For simplicity, I'm trying to get plain text working first, will add JSON marshalling later.

But what is the idiomatic way of using the Spark DStream as a Source for the Akka stream? I figured I should be able to do it via a socket but since the Spark driver and the REST endpoint are sitting on the same JVM opening a socket just for this seems a bit of an overkill.


Solution

  • Edit: This answer only applies to older version of spark and akka. PH88's answer is the correct method for recent versions.

    You can use an intermediate akka.actor.Actor that feeds a Source (similar to this question). The solution below is not "reactive" because the underlying Actor would need to maintain a buffer of RDD messages that may be dropped if the downstream http client isn't consuming chunks quickly enough. But this problem occurs regardless of the implementation details since you cannot connect the "throttling" of the akka stream back-pressure to the DStream in order to slow down the data. This is due to the fact that DStream does not implement org.reactivestreams.Publisher .
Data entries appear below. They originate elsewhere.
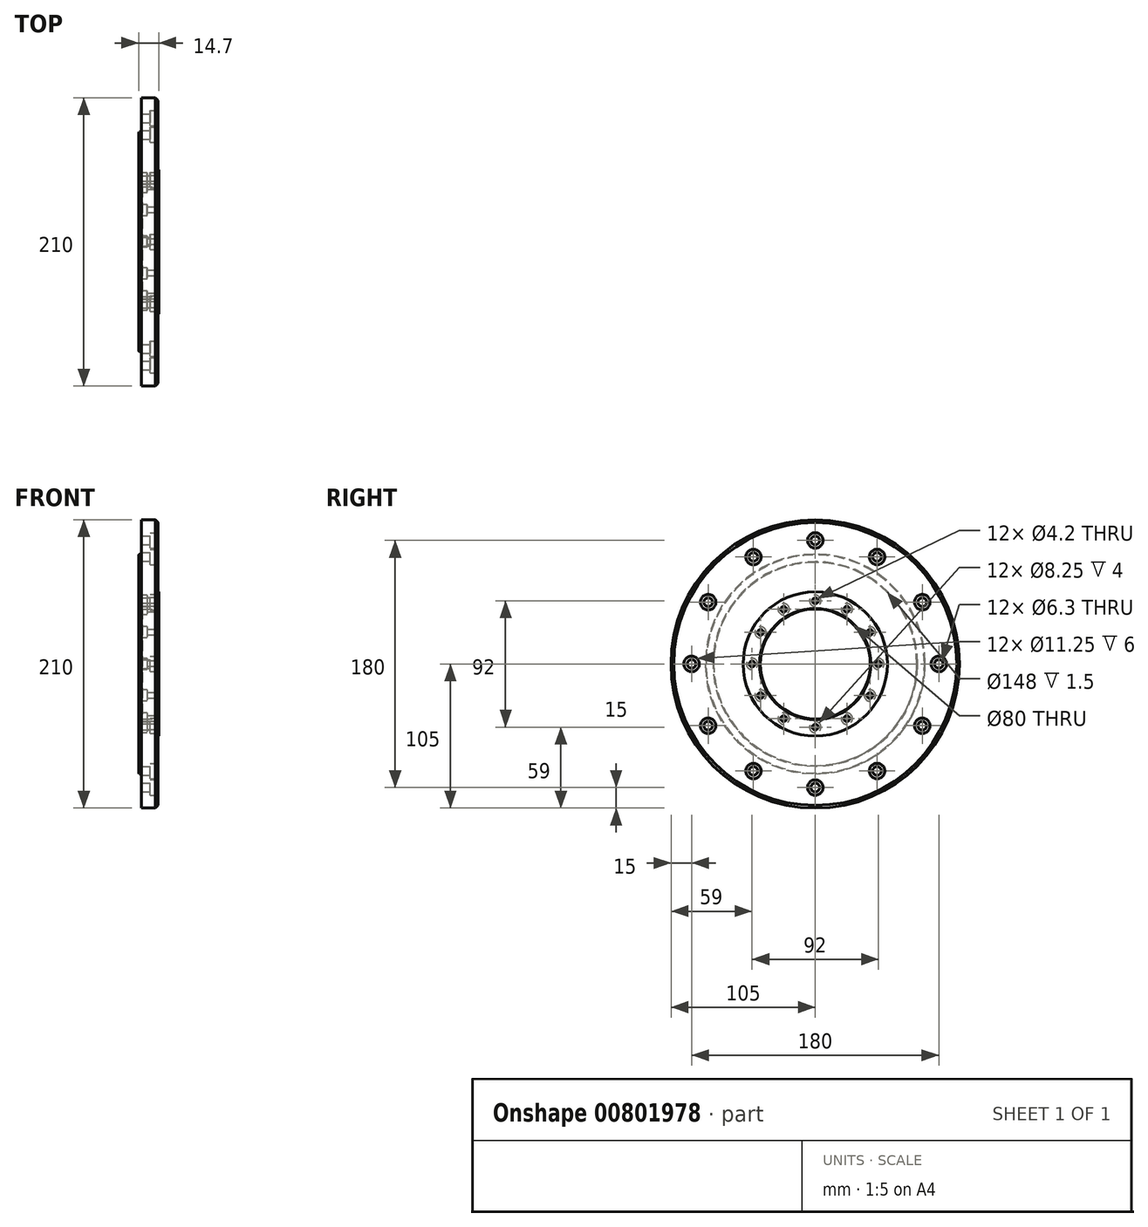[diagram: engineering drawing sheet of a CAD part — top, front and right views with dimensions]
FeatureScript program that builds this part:
annotation { "Feature Type Name" : "Feature", "Feature Type Description" : "" }
export const myFeature = defineFeature(function(context is Context, id is Id, definition is map)
    precondition{}
    {
        {
            var Q0;
            Q0=qCreatedBy(makeId("Front.planeOp"),FACE);
            var sketch = newSketch(context, id + "F0", { "sketchPlane" : qUnion([Q0])});
            skLineSegment(sketch, "E0", {"start": v(91.08, 0) * mm, "end": v(-135.26, 0) * mm, "construction": true});
            skLineSegment(sketch, "E1", {"start": v(-4.62, 80) * mm, "end": v(-4.62, 105) * mm});
            skLineSegment(sketch, "E2", {"start": v(-4.62, 105) * mm, "end": v(7.58, 105) * mm});
            skLineSegment(sketch, "E3", {"start": v(7.58, 105) * mm, "end": v(7.58, 52.5) * mm});
            skLineSegment(sketch, "E4", {"start": v(7.58, 52.5) * mm, "end": v(8.08, 52.5) * mm});
            skLineSegment(sketch, "E5", {"start": v(8.08, 52.5) * mm, "end": v(8.08, 40) * mm});
            skLineSegment(sketch, "E6", {"start": v(-4.62, 80) * mm, "end": v(-6.62, 80) * mm});
            skLineSegment(sketch, "E7", {"start": v(8.08, 40) * mm, "end": v(-4.62, 40) * mm});
            skLineSegment(sketch, "E8", {"start": v(-6.62, 80) * mm, "end": v(-6.62, 74) * mm});
            skLineSegment(sketch, "E9", {"start": v(-6.62, 74) * mm, "end": v(-4.62, 74) * mm});
            skLineSegment(sketch, "E10", {"start": v(-4.62, 74) * mm, "end": v(-4.62, 40) * mm});
            skPoint(sketch, "E11.orphan", {"position": v(-6.62, 40) * mm});
            skSolve(sketch);
        }
        {
            var Q0;
            Q0=qSketchRegion(id+"F0",true);
            var Q1;
            Q1=sQuery(id+"F0.wireOp",EDGE,"E0");
            revolve(context, id + "F1", {"entities" : qUnion([Q0]), "axis" : qUnion([Q1]), "revolveType" : RevolveType.FULL});
        }
        {
            var Q0;
            Q0=makeQuery(id+"F1.opRevolve","SWEPT_FACE",FACE,{"disambiguationData":[OSD([sQuery(id+"F0.wireOp",EDGE,"E1")])]});
            var sketch = newSketch(context, id + "F2", { "sketchPlane" : qUnion([Q0])});
            skPoint(sketch, "E12", {"position": v(0, 0) * mm});
            skPoint(sketch, "E13", {"position": v(0, 46) * mm});
            skPoint(sketch, "E14", {"position": v(23, 39.84) * mm});
            skPoint(sketch, "E15", {"position": v(39.84, 23) * mm});
            skPoint(sketch, "E16", {"position": v(46, 0) * mm});
            skPoint(sketch, "E17", {"position": v(39.84, -23) * mm});
            skPoint(sketch, "E18", {"position": v(23, -39.84) * mm});
            skPoint(sketch, "E19", {"position": v(0, -46) * mm});
            skPoint(sketch, "E20", {"position": v(-23, -39.84) * mm});
            skPoint(sketch, "E21", {"position": v(-39.84, -23) * mm});
            skPoint(sketch, "E22", {"position": v(-46, 0) * mm});
            skPoint(sketch, "E23", {"position": v(-39.84, 23) * mm});
            skPoint(sketch, "E24", {"position": v(-23, 39.84) * mm});
            skSolve(sketch);
        }
        {
            var Q0;
            Q0=makeQuery(id+"F1.opRevolve","SWEPT_FACE",FACE,{"disambiguationData":[OSD([sQuery(id+"F0.wireOp",EDGE,"E3")])]});
            var sketch = newSketch(context, id + "F3", { "sketchPlane" : qUnion([Q0])});
            skPoint(sketch, "E25.center", {"position": v(0, 0) * mm});
            skPoint(sketch, "E26", {"position": v(0, 90) * mm});
            skPoint(sketch, "E27", {"position": v(45, 77.94) * mm});
            skPoint(sketch, "E28", {"position": v(77.94, 45) * mm});
            skPoint(sketch, "E29", {"position": v(90, 0) * mm});
            skPoint(sketch, "E30", {"position": v(77.94, -45) * mm});
            skPoint(sketch, "E31", {"position": v(45, -77.94) * mm});
            skPoint(sketch, "E32", {"position": v(0, -90) * mm});
            skPoint(sketch, "E33", {"position": v(-45, -77.94) * mm});
            skPoint(sketch, "E34", {"position": v(-77.94, -45) * mm});
            skPoint(sketch, "E35", {"position": v(-90, 0) * mm});
            skPoint(sketch, "E36", {"position": v(-77.94, 45) * mm});
            skPoint(sketch, "E37", {"position": v(-45, 77.94) * mm});
            skSolve(sketch);
        }
        {
            var Q0;
            Q0=sQuery(id+"F2.wireOp",VERTEX,"E13");
            var Q1;
            Q1=sQuery(id+"F2.wireOp",VERTEX,"E14");
            var Q2;
            Q2=sQuery(id+"F2.wireOp",VERTEX,"E15");
            var Q3;
            Q3=sQuery(id+"F2.wireOp",VERTEX,"E16");
            var Q4;
            Q4=sQuery(id+"F2.wireOp",VERTEX,"E17");
            var Q5;
            Q5=sQuery(id+"F2.wireOp",VERTEX,"E18");
            var Q6;
            Q6=sQuery(id+"F2.wireOp",VERTEX,"E19");
            var Q7;
            Q7=sQuery(id+"F2.wireOp",VERTEX,"E20");
            var Q8;
            Q8=sQuery(id+"F2.wireOp",VERTEX,"E22");
            var Q9;
            Q9=sQuery(id+"F2.wireOp",VERTEX,"E21");
            var Q10;
            Q10=sQuery(id+"F2.wireOp",VERTEX,"E23");
            var Q11;
            Q11=sQuery(id+"F2.wireOp",VERTEX,"E24");
            var Q12;
            Q12=makeQuery(id+"F1.opRevolve","SWEPT_BODY",BODY,{"disambiguationData":[OSD([sQuery(id+"F0.wireOp",EDGE,"8f36247e-526f-4479-acc4-7eec241f1e58"),sQuery(id+"F0.wireOp",EDGE,"E1"),sQuery(id+"F0.wireOp",EDGE,"E2"),sQuery(id+"F0.wireOp",EDGE,"E3"),sQuery(id+"F0.wireOp",EDGE,"E4"),sQuery(id+"F0.wireOp",EDGE,"E5")])]});
            hole(context, id + "F4", {"style" : HoleStyle.C_BORE, "endStyle" : HoleEndStyle.THROUGH, "standardTappedOrClearance" : lookupTablePath({ "standard" : "ISO", "fit" : "Close", "size" : "M4", "type" : "Clearance" }), "standardBlindInLast" : lookupTablePath({ "fit" : "Close", "standard" : "ISO", "size" : "M4", "type" : "Clearance" }), "holeDiameter" : 4.2 * mm, "cBoreDiameter" : 8.25 * mm, "cBoreDepth" : 4 * mm, "tappedDepth" : 16.82 * mm, "tapClearance" : 3, "startFromSketch" : true, "locations" : qUnion([Q0, Q1, Q2, Q3, Q4, Q5, Q6, Q7, Q8, Q9, Q10, Q11]), "scope" : qUnion([Q12])});
        }
        {
            var Q0;
            Q0=sQuery(id+"F3.wireOp",VERTEX,"E26");
            var Q1;
            Q1=sQuery(id+"F3.wireOp",VERTEX,"E27");
            var Q2;
            Q2=sQuery(id+"F3.wireOp",VERTEX,"E28");
            var Q3;
            Q3=sQuery(id+"F3.wireOp",VERTEX,"E29");
            var Q4;
            Q4=sQuery(id+"F3.wireOp",VERTEX,"E30");
            var Q5;
            Q5=sQuery(id+"F3.wireOp",VERTEX,"E31");
            var Q6;
            Q6=sQuery(id+"F3.wireOp",VERTEX,"E32");
            var Q7;
            Q7=sQuery(id+"F3.wireOp",VERTEX,"E33");
            var Q8;
            Q8=sQuery(id+"F3.wireOp",VERTEX,"E34");
            var Q9;
            Q9=sQuery(id+"F3.wireOp",VERTEX,"E35");
            var Q10;
            Q10=sQuery(id+"F3.wireOp",VERTEX,"E36");
            var Q11;
            Q11=sQuery(id+"F3.wireOp",VERTEX,"E37");
            var Q12;
            Q12=makeQuery(id+"F1.opRevolve","SWEPT_BODY",BODY,{"disambiguationData":[OSD([sQuery(id+"F0.wireOp",EDGE,"8f36247e-526f-4479-acc4-7eec241f1e58"),sQuery(id+"F0.wireOp",EDGE,"E1"),sQuery(id+"F0.wireOp",EDGE,"E2"),sQuery(id+"F0.wireOp",EDGE,"E3"),sQuery(id+"F0.wireOp",EDGE,"E4"),sQuery(id+"F0.wireOp",EDGE,"E5")])]});
            hole(context, id + "F5", {"style" : HoleStyle.C_BORE, "endStyle" : HoleEndStyle.THROUGH, "standardTappedOrClearance" : lookupTablePath({ "standard" : "ISO", "fit" : "Close", "size" : "M6", "type" : "Clearance" }), "standardBlindInLast" : lookupTablePath({ "fit" : "Close", "standard" : "ISO", "size" : "M6", "type" : "Clearance" }), "holeDiameter" : 6.3 * mm, "cBoreDiameter" : 11.25 * mm, "cBoreDepth" : 6 * mm, "tappedDepth" : 16.82 * mm, "tapClearance" : 3, "startFromSketch" : true, "locations" : qUnion([Q0, Q1, Q2, Q3, Q4, Q5, Q6, Q7, Q8, Q9, Q10, Q11]), "scope" : qUnion([Q12])});
        }
        {
            var Q0;
            Q0=makeQuery(id+"F1.opRevolve","SWEPT_EDGE",EDGE,{"disambiguationData":[OSD([sQuery(id+"F0.wireOp",EDGE,"E2"),sQuery(id+"F0.wireOp",EDGE,"E3")])]});
            chamfer(context, id + "F6", {"entities" : qUnion([Q0]), "width" : 2 * mm, "tangentPropagation" : true});
        }
        {
            var Q0;
            Q0=makeQuery(id+"F1.opRevolve","SWEPT_EDGE",EDGE,{"disambiguationData":[OSD([sQuery(id+"F0.wireOp",EDGE,"E6"),sQuery(id+"F0.wireOp",EDGE,"E8")])]});
            var Q1;
            Q1=makeQuery(id+"F1.opRevolve","SWEPT_EDGE",EDGE,{"disambiguationData":[OSD([sQuery(id+"F0.wireOp",EDGE,"E7"),sQuery(id+"F0.wireOp",EDGE,"E8")])]});
            chamfer(context, id + "F7", {"entities" : qUnion([Q0, Q1]), "width" : .5 * mm, "tangentPropagation" : true});
        }
    });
    The basic topology is:

    DStream --> Actor with buffer --> Source
    

    To construct this toplogy you have to create an Actor similar to the implementation here :

    //JobManager definition is provided in the link
    val actorRef = actorSystem actorOf JobManager.props 
    

    Create a stream Source of ByteStrings (messages) based on the JobManager. Also, convert the ByteString to HttpEntity.ChunkStreamPart which is what the HttpResponse requires:

    import akka.stream.actor.ActorPublisher
    import akka.stream.scaladsl.Source
    import akka.http.scaladsl.model.HttpEntity
    import akka.util.ByteString
    
    type Message = ByteString
    
    val messageToChunkPart = 
      Flow[Message].map(HttpEntity.ChunkStreamPart(_))
    
    //Actor with buffer --> Source
    val source : Source[HttpEntity.ChunkStreamPart, Unit] = 
      Source(ActorPublisher[Message](actorRef)) via messageToChunkPart
    

    Link the Spark DStream to the Actor so that each incomining RDD is converted to an Iterable of ByteString and then forwarded to the Actor:

    import org.apache.spark.streaming.dstream.Dstream
    import org.apache.spark.rdd.RDD
    
    val dstream : DStream = ???
    
    //This function converts your RDDs to messages being sent
    //via the http response
    def rddToMessages[T](rdd : RDD[T]) : Iterable[Message] = ???
    
    def sendMessageToActor(message : Message) = actorRef ! message
    
    //DStream --> Actor with buffer
    dstream foreachRDD {rddToMessages(_) foreach sendMessageToActor}
    

    Provide the Source to the HttpResponse:

    val requestHandler: HttpRequest => HttpResponse = {
      case HttpRequest(HttpMethods.GET, Uri.Path("/data"), _, _, _) =>
        HttpResponse(entity = HttpEntity.Chunked(ContentTypes.`text/plain`, source))
    }
    

    Note: there should be very little time/code between the dstream foreachRDD line and the HttpReponse since the Actor's internal buffer will immediately begin to fill with ByteString message coming from the DStream after the foreach line is executed.